Then a statement on the situation with Iran as being "the most serious security issue in the world." Really? More serious than nuclear Pakistan's fight with terrorists that have every intention of acquiring and using the nuclear weapons the country owns?
This is not an isolated incident either - here's another column (among many, many others) saying pretty much the same thing, also from the Washington Post. The gist of that column is that it's time for the President to begin acting like a president (in other words, less diplomacy and more bombing more stuff).
And who wrote that column? Richard Cohen. He's the guy that acted as a cheerleader for the Iraq War as well before its inception and later admitted (in 2008) that he had been completely wrong in his assessment. But for some reason he must be right this time, even though negotiations with Iran are looking anything but hopeless.


What is of crucial importance is that no new sanctions are enacted on Iran that could damage the middle class. The reason for this is very simple: the stronger the middle class and the more access to technology Iranians have, the better. In 2005 when Ahmadinejad was elected only 9 million Iranians had access to the internet; this is now 23 million in 2009 (out of a population of 66 million). Mobile phone ownership also jumped from 40% to around 75% today, and it is thanks to this that we have been able to see so many images and videos of events inside Iran in spite of the efforts by the authorities to stop them. Even if Ahmadinejad's government manages to survive a full second term, without a serious change in the way elections are conducted 2013 will see record low turnout, and more and more Iranians online that will be able to show the election to be a farce if the next one is conducted as the same one in June this year.

Required tasks
1. List every year written as a number in the passage on Iran, in the order they appear.
2. Echo the stretch of the passage on Iran that opens with the words "This is not" and closes with "bombing more stuff).".
3. Please carry on the passage on Iran, starting after its final sentence.

Data provided
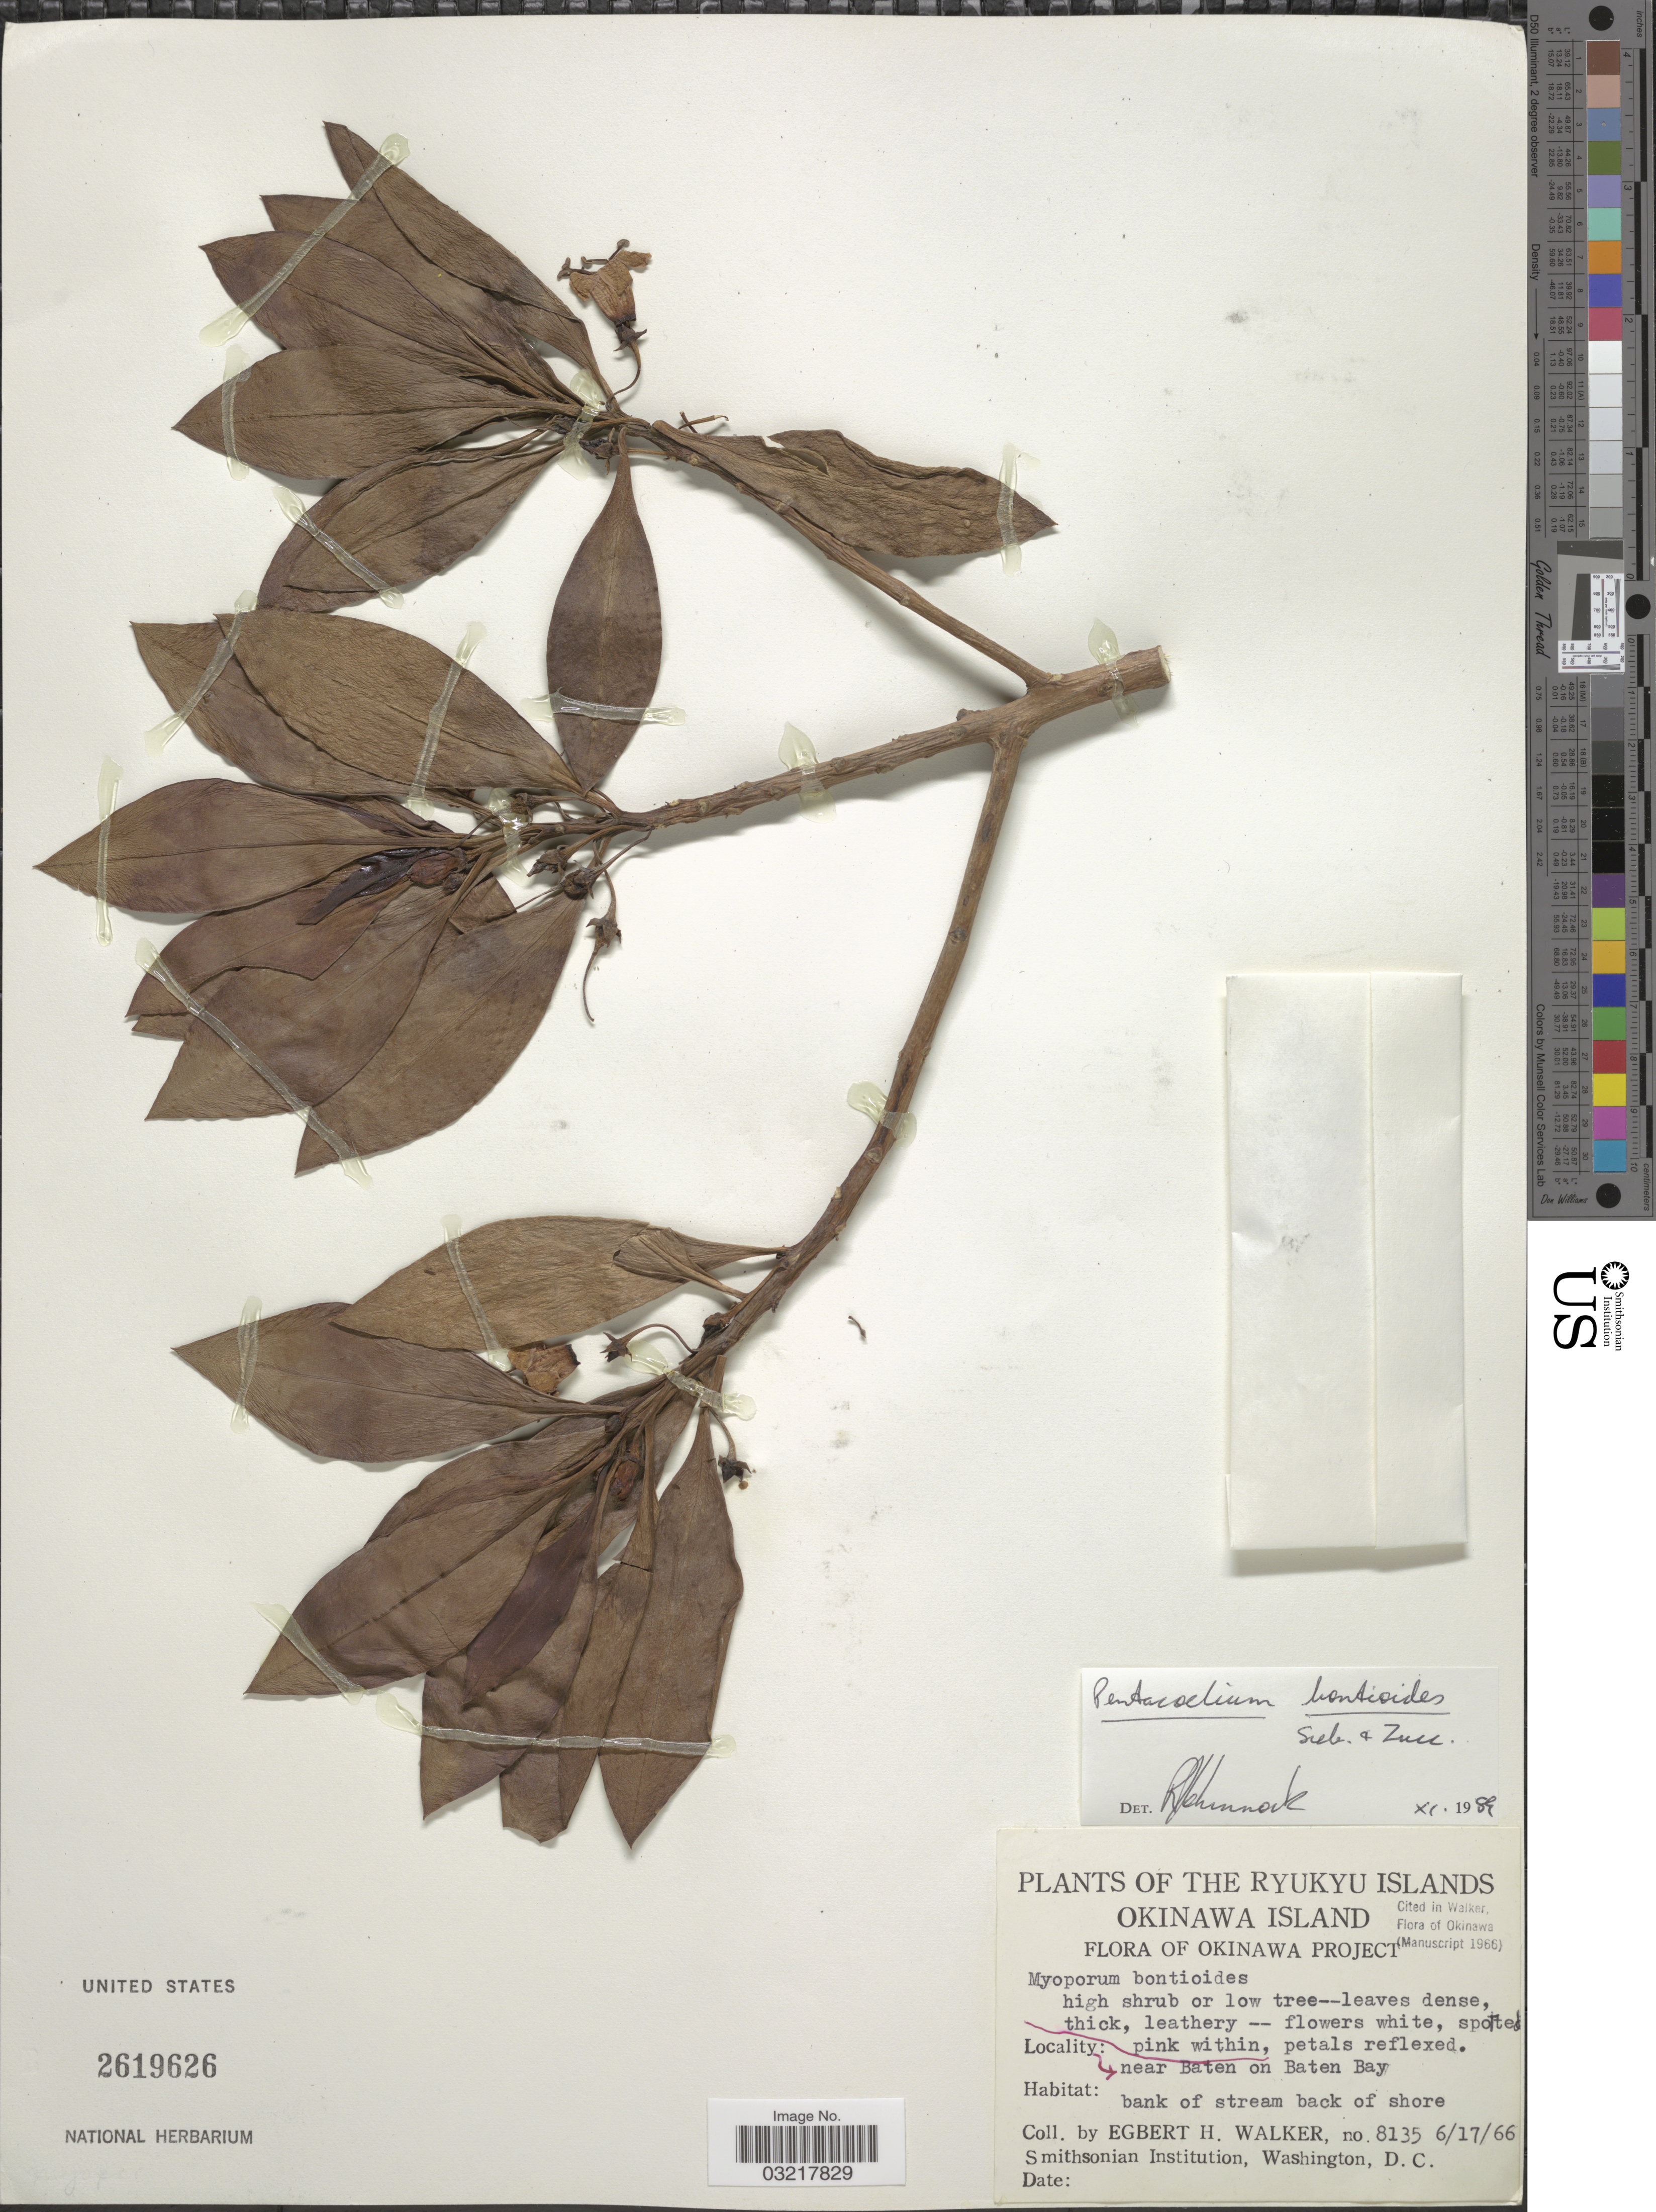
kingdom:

Solved problems
1. 2008, 2005, 2009, 2013

2.
This is not an isolated incident either - here's another column (among many, many others) saying pretty much the same thing, also from the Washington Post. The gist of that column is that it's time for the President to begin acting like a president (in other words, less diplomacy and more bombing more stuff).

3.
So in short: it's time to chill. Iran is not a threat, the opposition continues to protest against the illegitimacy of the current government, and negotiations appear to be moving along quite well especially with the aid of Russia, which is one of the only countries in the world that has any real clout with Iran. And there's no reason to worry about Ahmadinejad's government being strengthened by successful negotiations, because 1) Iranians aren't protesting about the nuclear issue anyway; 2) successful negotiations are good for the US as well regardless of which government is in power; 3) Mousavi and Karroubi were also for negotiations with the US with the end goal of securing a solution for Iran where it would be able to produce nuclear energy, so this isn't an issue that they couldn't have solved themselves anyway.